From: STMFC@... [mailto:STMFC@...]
Sent: Thursday, July 06, 2017 3:35 PM
To: STMFC@...
Subject: [STMFC] General Electric Tank Car

 

This car has a somewhat unusual arrangement of hatches(?) along the top of the tank. What are these if not hatches and what commodities would have been carried in such cars?

 

https://www.flickr.com/photos/barrigerlibrary/24794887695/in/dateposted/

 

Thanks.

 

Bob Chaparro

Hemet, CA


thecitrusbelt@...
 

By the way, all of us have used Mazda lamps. I won't go into it here but if you Google "mazda lamp" you'll be in the know...great cocktail party conversational item.


Bob Chaparro

Hemet, CA


brianleppert@att.net
 

Earlier this month there was a brief discussion on a General Electric tank car.  It seemed some members were not familiar with the AC&F Type 25 underframe.  I have added to our Files section a page from an AC&F catalog showing their Type 25 tank car at

   https://groups.yahoo.com/neo/groups/STMFC/files/AC%26F%20Type%2025.jpg

Brian Leppert
Carson City, NV


Tim O'Connor
 


Were many Type 25's built ?? These could easily be confused with GATC tank cars.

Tim O'Connor



Earlier this month there was a brief discussion on a General Electric tank car.  It seemed some members were not familiar with the AC&F Type 25 underframe.  I have added to our Files section a page from an AC&F catalog showing their Type 25 tank car at

   https://groups.yahoo.com/neo/groups/STMFC/files/AC%26F%20Type%2025.jpg

Brian Leppert
Carson City, NV


Ian Cranstone
 

Brian, much appreciated.  I was one of those members unfamiliar with the Type 25 underframe.  I think Canadian Car & Foundry built examples as well, likely under licence.

Ian Cranstone

Osgoode, Ontario, Canada

lamontc@...

http://freightcars.nakina.net


On 2017-07-23, at 3:39 PM, brianleppert@... [STMFC] wrote:

 

Earlier this month there was a brief discussion on a General Electric tank car.  It seemed some members were not familiar with the AC&F Type 25 underframe.  I have added to our Files section a page from an AC&F catalog showing their Type 25 tank car at

   https://groups.yahoo.com/neo/groups/STMFC/files/AC%26F%20Type%2025.jpg

Brian Leppert
Carson City, NV


brianleppert@att.net
 

I need to make a retraction of my Type 25 statement.  Ed Hawkins has informed me that the General Electric tank car is actually an AC&F type 26.  Although there does not seem to be much difference between the two designs, I do notice the Type 26 does not have the "heavy steel diaphragms extending from the center sills at each end of the car".

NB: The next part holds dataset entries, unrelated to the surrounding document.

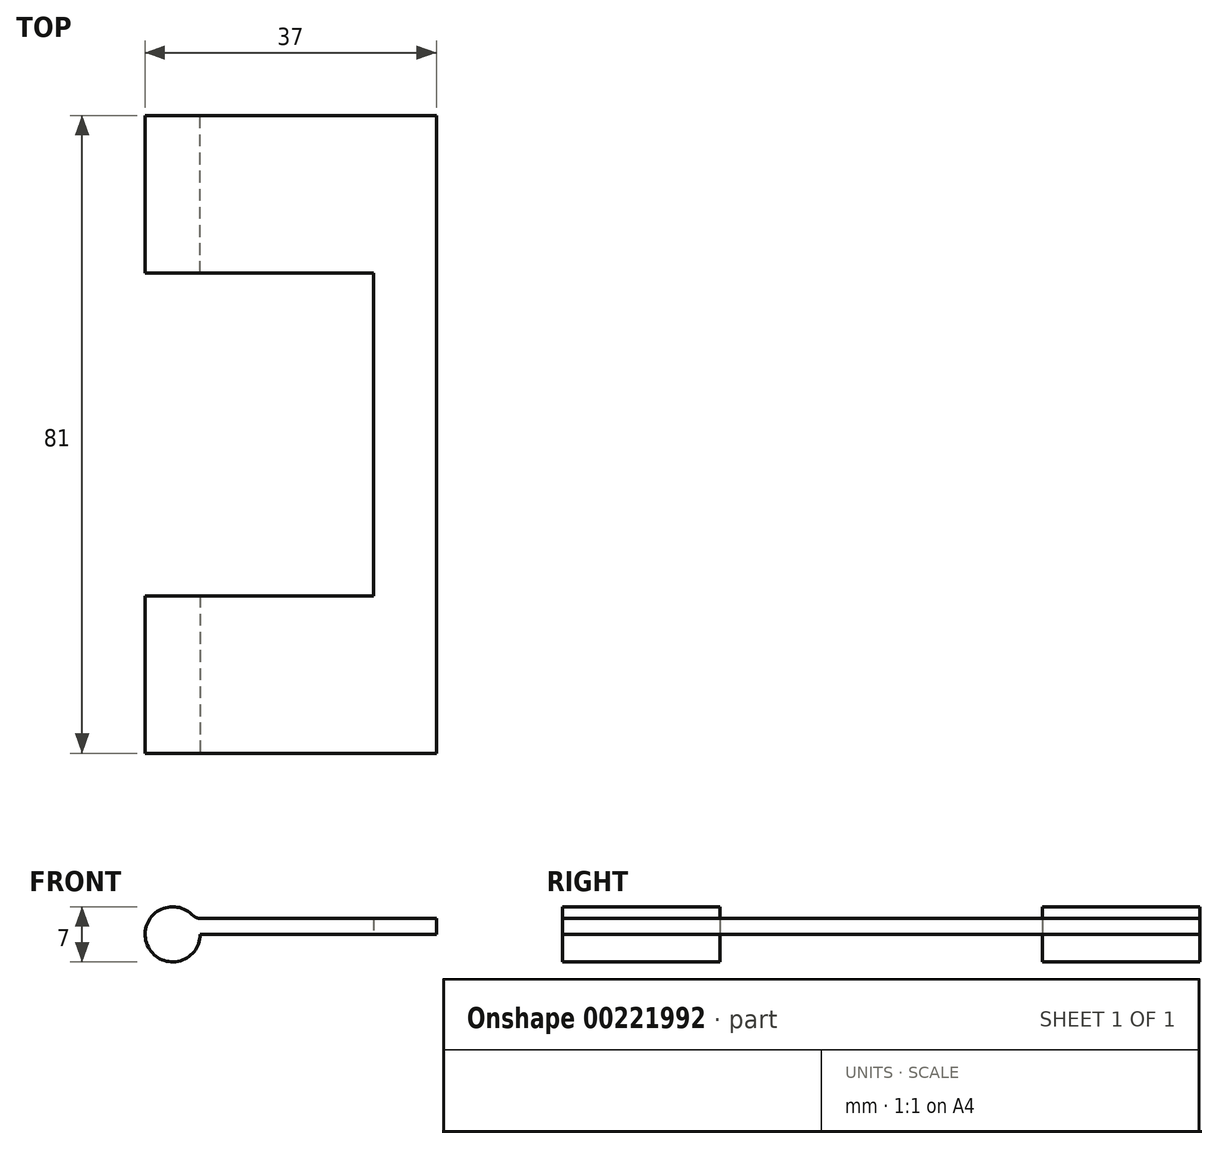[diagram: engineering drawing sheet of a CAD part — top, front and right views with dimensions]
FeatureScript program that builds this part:
annotation { "Feature Type Name" : "Feature", "Feature Type Description" : "" }
export const myFeature = defineFeature(function(context is Context, id is Id, definition is map)
    precondition{}
    {
        {
            var Q0;
            Q0=qCreatedBy(makeId("Top.planeOp"),FACE);
            var sketch = newSketch(context, id + "F0", { "sketchPlane" : qUnion([Q0])});
            skLineSegment(sketch, "E0", {"start": v(0, 40.5) * mm, "end": v(30, 40.5) * mm});
            skLineSegment(sketch, "E1", {"start": v(30, 40.5) * mm, "end": v(30, 0) * mm});
            skLineSegment(sketch, "E2", {"start": v(30, 0) * mm, "end": v(22, 0) * mm});
            skLineSegment(sketch, "E3", {"start": v(22, 0) * mm, "end": v(22, 20.5) * mm});
            skLineSegment(sketch, "E4", {"start": v(22, 20.5) * mm, "end": v(0, 20.5) * mm});
            skLineSegment(sketch, "E5", {"start": v(0, 20.5) * mm, "end": v(0, 40.5) * mm});
            skSolve(sketch);
        }
        {
            var Q0;
            Q0 = qSketchRegion(id + "F0", true);
            extrude(context, id + "F1", {"entities" : qUnion([Q0]), "depth" : 2 * mm});
        }
        {
            var Q0;
            Q0=makeQuery(id+"F1.opExtrude","SWEPT_FACE",FACE,{"disambiguationData":[OSD([sQuery(id+"F0.wireOp",EDGE,"E0")])]});
            cPlane(context, id + "F2", {"entities" : qUnion([Q0]), "cplaneType" : CPlaneType.OFFSET, "offset" : 0 * mm, "width" : 150 * mm, "height" : 150 * mm});
        }
        {
            var Q0;
            Q0=qCreatedBy(id+"F2.planeOp",FACE);
            var sketch = newSketch(context, id + "F3", { "sketchPlane" : qUnion([Q0])});
            skCircle(sketch, "E6", {"center": v(3.5, 0) * mm, "radius": 3.5 * mm});
            skLineSegment(sketch, "E7", {"start": v(0, 0) * mm, "end": v(0, 2) * mm});
            skFitSpline(sketch, "E8", {"points": [v(1.07, 2.52) * mm, v(0, 2) * mm], "startDerivative": vector(-0.77, -0.74) * mm, "endDerivative": vector(-1.07, 0) * mm});
            skSolve(sketch);
        }
        {
            var Q0;
            Q0 = qSketchRegion(id + "F3", true);
            var Q1;
            Q1=makeQuery(id+"F1.opExtrude","SWEPT_FACE",FACE,{"disambiguationData":[OSD([sQuery(id+"F0.wireOp",EDGE,"E4")])]});
            extrude(context, id + "F4", {"entities" : qUnion([Q0]), "operationType" : NewBodyOperationType.ADD, "endBound" : BoundingType.UP_TO_SURFACE, "oppositeDirection" : true, "endBoundEntityFace" : qUnion([Q1]), "depth" : 25 * mm});
        }
        {
            var Q0;
            Q0=makeQuery(id+"F1.opExtrude","SWEPT_BODY",BODY,{"disambiguationData":[OSD([sQuery(id+"F0.wireOp",EDGE,"E0"),sQuery(id+"F0.wireOp",EDGE,"E1"),sQuery(id+"F0.wireOp",EDGE,"E3"),sQuery(id+"F0.wireOp",EDGE,"E4"),sQuery(id+"F0.wireOp",EDGE,"E5"),sQuery(id+"F0.wireOp",EDGE,"E2")])]});
            var Q1;
            Q1=qCreatedBy(makeId("Front.planeOp"),FACE);
            mirror(context, id + "F5", {"operationType" : NewBodyOperationType.ADD, "entities" : qUnion([Q0]), "mirrorPlane" : qUnion([Q1])});
        }
    });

There were only 2 orders for Type 25 cars for the US/Canadian market, totaling 15 tank cars.  The Type 26 design received 22 orders for 546 cars.  In comparison, there were over 1800 Type 27 tanks cars built, as mentioned in Railway Prototype Cyclopedia, vol. 2.

There was also an AC&F Type 25A design.  Not many of these were built.

Another photo of a Type 26 tank car, SCAX 625, appeared on page 70 in Kaminski's American Car & Foundry, 1899-1999 book.

My thanks to Ed Hawkins, who provided an overwhelming amount information to me.